Present the following lines as a numbered list, omitting any blank lines.

┄┄┄┄┄┄┄┄┄┄

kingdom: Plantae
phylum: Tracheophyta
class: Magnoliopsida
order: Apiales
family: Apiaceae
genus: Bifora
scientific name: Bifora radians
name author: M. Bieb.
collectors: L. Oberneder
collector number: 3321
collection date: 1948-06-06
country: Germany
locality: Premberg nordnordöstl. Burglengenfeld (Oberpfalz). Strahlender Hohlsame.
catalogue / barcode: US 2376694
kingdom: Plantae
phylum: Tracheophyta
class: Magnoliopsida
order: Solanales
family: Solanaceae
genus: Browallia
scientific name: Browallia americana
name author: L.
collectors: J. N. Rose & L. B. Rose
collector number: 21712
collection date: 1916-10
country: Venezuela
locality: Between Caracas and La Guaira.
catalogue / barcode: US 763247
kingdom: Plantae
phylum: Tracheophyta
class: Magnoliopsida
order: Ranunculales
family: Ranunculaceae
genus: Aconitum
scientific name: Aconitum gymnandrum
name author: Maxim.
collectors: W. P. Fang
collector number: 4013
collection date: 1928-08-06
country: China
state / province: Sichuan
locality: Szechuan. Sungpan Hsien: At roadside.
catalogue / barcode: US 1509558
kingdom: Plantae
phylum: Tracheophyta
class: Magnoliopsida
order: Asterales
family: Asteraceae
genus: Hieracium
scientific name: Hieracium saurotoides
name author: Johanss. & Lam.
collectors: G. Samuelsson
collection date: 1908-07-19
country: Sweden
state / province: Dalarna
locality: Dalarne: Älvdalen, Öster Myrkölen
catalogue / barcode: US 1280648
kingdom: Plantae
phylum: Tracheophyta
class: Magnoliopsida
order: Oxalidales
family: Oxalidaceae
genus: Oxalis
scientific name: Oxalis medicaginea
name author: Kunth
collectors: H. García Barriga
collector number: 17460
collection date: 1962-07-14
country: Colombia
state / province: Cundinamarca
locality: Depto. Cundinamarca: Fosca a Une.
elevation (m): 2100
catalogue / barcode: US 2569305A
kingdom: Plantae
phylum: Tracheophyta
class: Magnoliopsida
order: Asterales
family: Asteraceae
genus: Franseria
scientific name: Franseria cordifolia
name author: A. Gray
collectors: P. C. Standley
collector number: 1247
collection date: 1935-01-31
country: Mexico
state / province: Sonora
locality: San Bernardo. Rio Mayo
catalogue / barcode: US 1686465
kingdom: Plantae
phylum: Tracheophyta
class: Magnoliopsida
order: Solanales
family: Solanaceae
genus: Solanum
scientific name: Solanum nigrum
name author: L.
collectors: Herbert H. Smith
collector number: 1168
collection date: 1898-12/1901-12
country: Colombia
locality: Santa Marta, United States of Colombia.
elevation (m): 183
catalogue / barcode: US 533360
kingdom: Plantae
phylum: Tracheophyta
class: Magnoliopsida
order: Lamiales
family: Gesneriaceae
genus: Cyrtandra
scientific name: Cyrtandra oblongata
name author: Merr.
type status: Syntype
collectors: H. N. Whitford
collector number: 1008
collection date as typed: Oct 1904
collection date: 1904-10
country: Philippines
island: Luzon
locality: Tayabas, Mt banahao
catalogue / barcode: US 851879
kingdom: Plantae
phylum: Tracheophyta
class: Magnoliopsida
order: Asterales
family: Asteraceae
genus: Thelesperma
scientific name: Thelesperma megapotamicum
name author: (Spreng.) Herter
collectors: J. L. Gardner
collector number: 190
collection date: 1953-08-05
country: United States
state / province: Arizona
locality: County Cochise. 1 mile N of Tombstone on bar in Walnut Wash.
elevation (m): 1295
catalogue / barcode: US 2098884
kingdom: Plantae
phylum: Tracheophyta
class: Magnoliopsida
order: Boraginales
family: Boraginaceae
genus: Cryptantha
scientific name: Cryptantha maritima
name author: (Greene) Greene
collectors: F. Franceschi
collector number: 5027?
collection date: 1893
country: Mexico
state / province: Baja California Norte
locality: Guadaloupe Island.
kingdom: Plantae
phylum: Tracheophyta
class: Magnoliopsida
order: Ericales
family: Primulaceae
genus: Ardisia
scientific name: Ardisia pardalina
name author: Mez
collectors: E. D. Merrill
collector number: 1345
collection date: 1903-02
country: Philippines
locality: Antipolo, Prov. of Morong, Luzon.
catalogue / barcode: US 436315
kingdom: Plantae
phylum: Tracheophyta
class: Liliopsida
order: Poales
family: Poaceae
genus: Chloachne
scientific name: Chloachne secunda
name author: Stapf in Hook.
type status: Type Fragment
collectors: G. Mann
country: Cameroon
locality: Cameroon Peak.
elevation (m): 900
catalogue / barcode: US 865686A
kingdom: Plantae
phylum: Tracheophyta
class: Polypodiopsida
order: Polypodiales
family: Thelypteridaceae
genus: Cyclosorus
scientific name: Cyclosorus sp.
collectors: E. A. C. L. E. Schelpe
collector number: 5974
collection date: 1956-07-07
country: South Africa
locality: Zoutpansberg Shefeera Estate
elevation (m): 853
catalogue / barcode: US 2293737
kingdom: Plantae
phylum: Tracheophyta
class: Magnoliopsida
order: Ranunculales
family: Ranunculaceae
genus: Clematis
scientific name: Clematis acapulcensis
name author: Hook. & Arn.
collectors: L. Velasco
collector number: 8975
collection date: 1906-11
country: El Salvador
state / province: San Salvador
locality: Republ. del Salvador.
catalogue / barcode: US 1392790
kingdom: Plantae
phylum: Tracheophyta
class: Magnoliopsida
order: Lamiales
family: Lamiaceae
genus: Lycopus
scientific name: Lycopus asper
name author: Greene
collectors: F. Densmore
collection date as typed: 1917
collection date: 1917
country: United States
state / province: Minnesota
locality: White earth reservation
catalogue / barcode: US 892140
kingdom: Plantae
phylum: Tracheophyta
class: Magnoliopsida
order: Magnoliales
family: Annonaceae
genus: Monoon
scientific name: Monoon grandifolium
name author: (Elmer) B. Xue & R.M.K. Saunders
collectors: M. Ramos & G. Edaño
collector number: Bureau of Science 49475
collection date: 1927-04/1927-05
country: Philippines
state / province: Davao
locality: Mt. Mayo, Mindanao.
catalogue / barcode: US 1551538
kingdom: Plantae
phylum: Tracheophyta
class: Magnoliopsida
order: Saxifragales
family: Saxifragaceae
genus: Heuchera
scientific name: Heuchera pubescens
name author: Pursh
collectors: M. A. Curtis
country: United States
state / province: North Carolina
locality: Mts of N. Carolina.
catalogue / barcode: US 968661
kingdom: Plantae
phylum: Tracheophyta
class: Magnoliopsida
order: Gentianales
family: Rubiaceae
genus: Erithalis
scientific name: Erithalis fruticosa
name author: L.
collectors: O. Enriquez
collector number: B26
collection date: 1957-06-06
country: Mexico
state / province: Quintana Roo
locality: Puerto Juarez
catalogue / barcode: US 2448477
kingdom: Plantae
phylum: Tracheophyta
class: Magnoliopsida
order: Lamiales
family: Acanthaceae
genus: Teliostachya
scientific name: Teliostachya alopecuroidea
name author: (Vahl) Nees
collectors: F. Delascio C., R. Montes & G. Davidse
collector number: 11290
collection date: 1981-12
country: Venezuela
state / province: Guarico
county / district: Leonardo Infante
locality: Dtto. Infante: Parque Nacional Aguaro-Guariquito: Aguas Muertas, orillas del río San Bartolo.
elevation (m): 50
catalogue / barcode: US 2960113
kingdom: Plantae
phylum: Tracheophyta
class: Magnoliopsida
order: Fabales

┄┄┄┄┄┄┄┄┄┄

Response to this exercise
1. kingdom: Plantae
2. phylum: Tracheophyta
3. class: Magnoliopsida
4. order: Apiales
5. family: Apiaceae
6. genus: Bifora
7. scientific name: Bifora radians
8. name author: M. Bieb.
9. collectors: L. Oberneder
10. collector number: 3321
11. collection date: 1948-06-06
12. country: Germany
13. locality: Premberg nordnordöstl. Burglengenfeld (Oberpfalz). Strahlender Hohlsame.
14. catalogue / barcode: US 2376694
15. kingdom: Plantae
16. phylum: Tracheophyta
17. class: Magnoliopsida
18. order: Solanales
19. family: Solanaceae
20. genus: Browallia
21. scientific name: Browallia americana
22. name author: L.
23. collectors: J. N. Rose & L. B. Rose
24. collector number: 21712
25. collection date: 1916-10
26. country: Venezuela
27. locality: Between Caracas and La Guaira.
28. catalogue / barcode: US 763247
29. kingdom: Plantae
30. phylum: Tracheophyta
31. class: Magnoliopsida
32. order: Ranunculales
33. family: Ranunculaceae
34. genus: Aconitum
35. scientific name: Aconitum gymnandrum
36. name author: Maxim.
37. collectors: W. P. Fang
38. collector number: 4013
39. collection date: 1928-08-06
40. country: China
41. state / province: Sichuan
42. locality: Szechuan. Sungpan Hsien: At roadside.
43. catalogue / barcode: US 1509558
44. kingdom: Plantae
45. phylum: Tracheophyta
46. class: Magnoliopsida
47. order: Asterales
48. family: Asteraceae
49. genus: Hieracium
50. scientific name: Hieracium saurotoides
51. name author: Johanss. & Lam.
52. collectors: G. Samuelsson
53. collection date: 1908-07-19
54. country: Sweden
55. state / province: Dalarna
56. locality: Dalarne: Älvdalen, Öster Myrkölen
57. catalogue / barcode: US 1280648
58. kingdom: Plantae
59. phylum: Tracheophyta
60. class: Magnoliopsida
61. order: Oxalidales
62. family: Oxalidaceae
63. genus: Oxalis
64. scientific name: Oxalis medicaginea
65. name author: Kunth
66. collectors: H. García Barriga
67. collector number: 17460
68. collection date: 1962-07-14
69. country: Colombia
70. state / province: Cundinamarca
71. locality: Depto. Cundinamarca: Fosca a Une.
72. elevation (m): 2100
73. catalogue / barcode: US 2569305A
74. kingdom: Plantae
75. phylum: Tracheophyta
76. class: Magnoliopsida
77. order: Asterales
78. family: Asteraceae
79. genus: Franseria
80. scientific name: Franseria cordifolia
81. name author: A. Gray
82. collectors: P. C. Standley
83. collector number: 1247
84. collection date: 1935-01-31
85. country: Mexico
86. state / province: Sonora
87. locality: San Bernardo. Rio Mayo
88. catalogue / barcode: US 1686465
89. kingdom: Plantae
90. phylum: Tracheophyta
91. class: Magnoliopsida
92. order: Solanales
93. family: Solanaceae
94. genus: Solanum
95. scientific name: Solanum nigrum
96. name author: L.
97. collectors: Herbert H. Smith
98. collector number: 1168
99. collection date: 1898-12/1901-12
100. country: Colombia
101. locality: Santa Marta, United States of Colombia.
102. elevation (m): 183
103. catalogue / barcode: US 533360
104. kingdom: Plantae
105. phylum: Tracheophyta
106. class: Magnoliopsida
107. order: Lamiales
108. family: Gesneriaceae
109. genus: Cyrtandra
110. scientific name: Cyrtandra oblongata
111. name author: Merr.
112. type status: Syntype
113. collectors: H. N. Whitford
114. collector number: 1008
115. collection date as typed: Oct 1904
116. collection date: 1904-10
117. country: Philippines
118. island: Luzon
119. locality: Tayabas, Mt banahao
120. catalogue / barcode: US 851879
121. kingdom: Plantae
122. phylum: Tracheophyta
123. class: Magnoliopsida
124. order: Asterales
125. family: Asteraceae
126. genus: Thelesperma
127. scientific name: Thelesperma megapotamicum
128. name author: (Spreng.) Herter
129. collectors: J. L. Gardner
130. collector number: 190
131. collection date: 1953-08-05
132. country: United States
133. state / province: Arizona
134. locality: County Cochise. 1 mile N of Tombstone on bar in Walnut Wash.
135. elevation (m): 1295
136. catalogue / barcode: US 2098884
137. kingdom: Plantae
138. phylum: Tracheophyta
139. class: Magnoliopsida
140. order: Boraginales
141. family: Boraginaceae
142. genus: Cryptantha
143. scientific name: Cryptantha maritima
144. name author: (Greene) Greene
145. collectors: F. Franceschi
146. collector number: 5027?
147. collection date: 1893
148. country: Mexico
149. state / province: Baja California Norte
150. locality: Guadaloupe Island.
151. kingdom: Plantae
152. phylum: Tracheophyta
153. class: Magnoliopsida
154. order: Ericales
155. family: Primulaceae
156. genus: Ardisia
157. scientific name: Ardisia pardalina
158. name author: Mez
159. collectors: E. D. Merrill
160. collector number: 1345
161. collection date: 1903-02
162. country: Philippines
163. locality: Antipolo, Prov. of Morong, Luzon.
164. catalogue / barcode: US 436315
165. kingdom: Plantae
166. phylum: Tracheophyta
167. class: Liliopsida
168. order: Poales
169. family: Poaceae
170. genus: Chloachne
171. scientific name: Chloachne secunda
172. name author: Stapf in Hook.
173. type status: Type Fragment
174. collectors: G. Mann
175. country: Cameroon
176. locality: Cameroon Peak.
177. elevation (m): 900
178. catalogue / barcode: US 865686A
179. kingdom: Plantae
180. phylum: Tracheophyta
181. class: Polypodiopsida
182. order: Polypodiales
183. family: Thelypteridaceae
184. genus: Cyclosorus
185. scientific name: Cyclosorus sp.
186. collectors: E. A. C. L. E. Schelpe
187. collector number: 5974
188. collection date: 1956-07-07
189. country: South Africa
190. locality: Zoutpansberg Shefeera Estate
191. elevation (m): 853
192. catalogue / barcode: US 2293737
193. kingdom: Plantae
194. phylum: Tracheophyta
195. class: Magnoliopsida
196. order: Ranunculales
197. family: Ranunculaceae
198. genus: Clematis
199. scientific name: Clematis acapulcensis
200. name author: Hook. & Arn.
201. collectors: L. Velasco
202. collector number: 8975
203. collection date: 1906-11
204. country: El Salvador
205. state / province: San Salvador
206. locality: Republ. del Salvador.
207. catalogue / barcode: US 1392790
208. kingdom: Plantae
209. phylum: Tracheophyta
210. class: Magnoliopsida
211. order: Lamiales
212. family: Lamiaceae
213. genus: Lycopus
214. scientific name: Lycopus asper
215. name author: Greene
216. collectors: F. Densmore
217. collection date as typed: 1917
218. collection date: 1917
219. country: United States
220. state / province: Minnesota
221. locality: White earth reservation
222. catalogue / barcode: US 892140
223. kingdom: Plantae
224. phylum: Tracheophyta
225. class: Magnoliopsida
226. order: Magnoliales
227. family: Annonaceae
228. genus: Monoon
229. scientific name: Monoon grandifolium
230. name author: (Elmer) B. Xue & R.M.K. Saunders
231. collectors: M. Ramos & G. Edaño
232. collector number: Bureau of Science 49475
233. collection date: 1927-04/1927-05
234. country: Philippines
235. state / province: Davao
236. locality: Mt. Mayo, Mindanao.
237. catalogue / barcode: US 1551538
238. kingdom: Plantae
239. phylum: Tracheophyta
240. class: Magnoliopsida
241. order: Saxifragales
242. family: Saxifragaceae
243. genus: Heuchera
244. scientific name: Heuchera pubescens
245. name author: Pursh
246. collectors: M. A. Curtis
247. country: United States
248. state / province: North Carolina
249. locality: Mts of N. Carolina.
250. catalogue / barcode: US 968661
251. kingdom: Plantae
252. phylum: Tracheophyta
253. class: Magnoliopsida
254. order: Gentianales
255. family: Rubiaceae
256. genus: Erithalis
257. scientific name: Erithalis fruticosa
258. name author: L.
259. collectors: O. Enriquez
260. collector number: B26
261. collection date: 1957-06-06
262. country: Mexico
263. state / province: Quintana Roo
264. locality: Puerto Juarez
265. catalogue / barcode: US 2448477
266. kingdom: Plantae
267. phylum: Tracheophyta
268. class: Magnoliopsida
269. order: Lamiales
270. family: Acanthaceae
271. genus: Teliostachya
272. scientific name: Teliostachya alopecuroidea
273. name author: (Vahl) Nees
274. collectors: F. Delascio C., R. Montes & G. Davidse
275. collector number: 11290
276. collection date: 1981-12
277. country: Venezuela
278. state / province: Guarico
279. county / district: Leonardo Infante
280. locality: Dtto. Infante: Parque Nacional Aguaro-Guariquito: Aguas Muertas, orillas del río San Bartolo.
281. elevation (m): 50
282. catalogue / barcode: US 2960113
283. kingdom: Plantae
284. phylum: Tracheophyta
285. class: Magnoliopsida
286. order: Fabales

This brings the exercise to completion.